Landscape Painting Revolutionary
With this humbleness and through the lenses of Realism, John Constable’s paintings have endured where so many of his contemporaries are now forgotten. As a result, Constable’s work elevated and revolutionized the entire landscape genre, which was considered a lesser one compared to others.
He achieved this in several ways. Firstly, he did away with traditional brushstroke techniques instead of experimental new ones. These included loose, expressive brushstrokes and palette knife techniques, which resulted in an enhanced sense of realism. Most importantly, though, he stuck by his intuition and artistic vision.

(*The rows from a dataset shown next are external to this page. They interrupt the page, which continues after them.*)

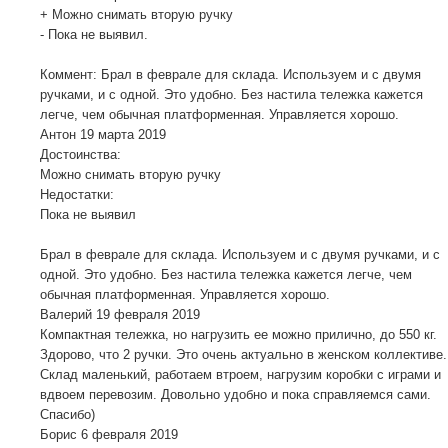
+ Можно снимать вторую ручку
- Пока не выявил.
Коммент: Брал в феврале для склада. Используем и с двумя
ручками, и с одной. Это удобно. Без настила тележка кажется
легче, чем обычная платформенная. Управляется хорошо.
Антон
19 марта 2019
Достоинства:
Можно снимать вторую ручку
Недостатки:
Пока не выявил
Брал в феврале для склада. Используем и с двумя ручками, и с
одной. Это удобно. Без настила тележка кажется легче, чем
обычная платформенная. Управляется хорошо.
Валерий
19 февраля 2019
Компактная тележка, но нагрузить ее можно прилично, до 550 кг.
Здорово, что 2 ручки. Это очень актуально в женском коллективе.
Склад маленький, работаем втроем, нагрузим коробки с играми и
вдвоем перевозим. Довольно удобно и пока справляемся сами.
Спасибо)
Борис
6 февраля 2019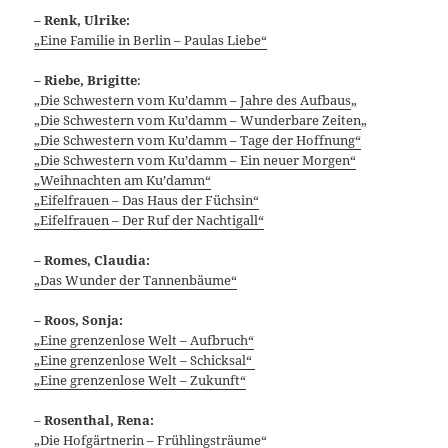
– Renk, Ulrike:
„Eine Familie in Berlin – Paulas Liebe“
–
Riebe, Brigitte
:
„
Die Schwestern vom Ku’damm – Jahre des Aufbaus
„
„
Die Schwestern vom Ku’damm – Wunderbare Zeiten
„
„Die Schwestern vom Ku’damm – Tage der Hoffnung“
„Die Schwestern vom Ku’damm – Ein neuer Morgen“
„Weihnachten am Ku’damm“
„Eifelfrauen – Das Haus der Füchsin“
„Eifelfrauen – Der Ruf der Nachtigall“
– Romes, Claudia:
„Das Wunder der Tannenbäume“
– Roos, Sonja:
„Eine grenzenlose Welt – Aufbruch“
„Eine grenzenlose Welt – Schicksal“
„Eine grenzenlose Welt – Zukunft“
–
Rosenthal, Rena:
„Die Hofgärtnerin – Frühlingsträume“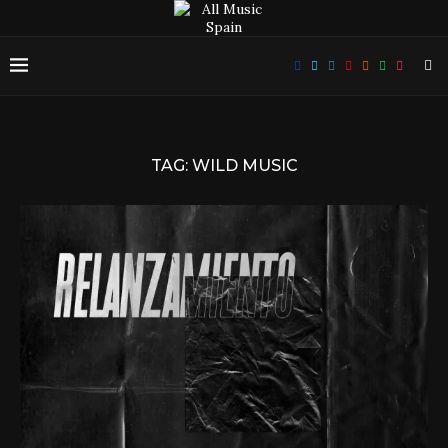
TAG:
WILD MUSIC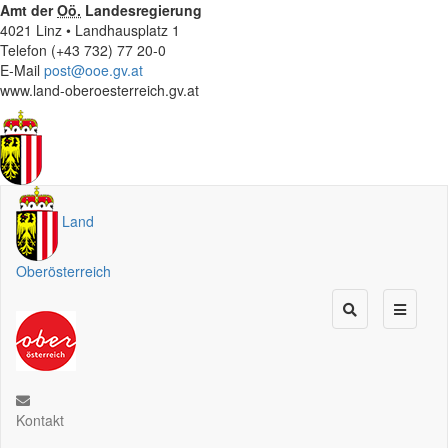
Amt der
Oö.
Landesregierung
4021 Linz • Landhausplatz 1
Telefon (+43 732) 77 20-0
E-Mail
post@ooe.gv.at
www.land-oberoesterreich.gv.at
Land
Oberösterreich
Kontakt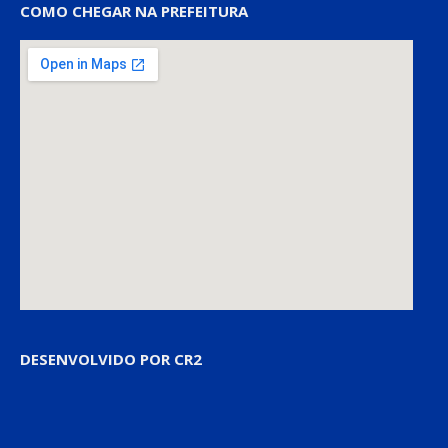
COMO CHEGAR NA PREFEITURA
DESENVOLVIDO POR CR2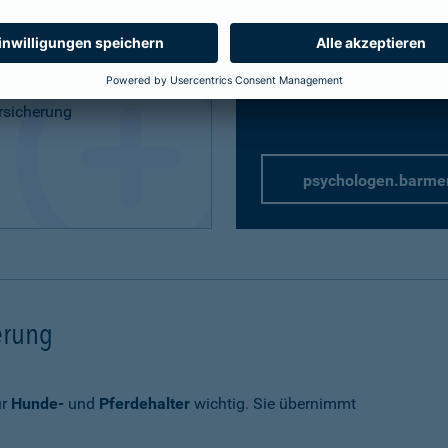
Privathaftpflicht
speziell 
rung
rsicherung
psychologen.barme
herung
ür
Hunde-
und
Pferdehalter
wichtig. Sie übernimmt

Constable’s artwork can even be seen as also influencing the Impressionism and Expressionism movements. Although these two movements moved away from Realism somewhat, their aim of capturing the feeling and emotion of the beauty of nature goes hand in hand with Constable’s ideals.
The Beauty of Truth
Above all, Constable wanted to paint the truth. He believed it to be a great vice of the artist’s ego to try and paint something beyond what is true. He felt that any artist who did so ultimately failed to produce anything of actual value compared to the perfect beauty of nature itself.
Instead, Constable wanted to represent what he saw as truthfully as possible, and his paintings and drawings of Constable can be seen as a reflection of this near-impossible endeavor. Constable aimed to express the multitude of feelings that nature can inspire and encapsulate within his paintings.
One could go so far as to mention that John Constable’s purpose was to encapsulate the very nature of truth itself. This is one task artists and philosophers have been trying to quantify for centuries now. Constable did as good a job as any human before him in his artistic representations and understanding.
When discussing the painter John Constable, his criticism and rejection of contemporary art must be mentioned. But instead, he followed his artistic intuition and produced some of the most outstanding landscape artwork ever seen. By this benchmark, Constable proved that his criticism was a worthy one. At the very least, he proved once again, without any doubt, that no great artist is ever contemporary.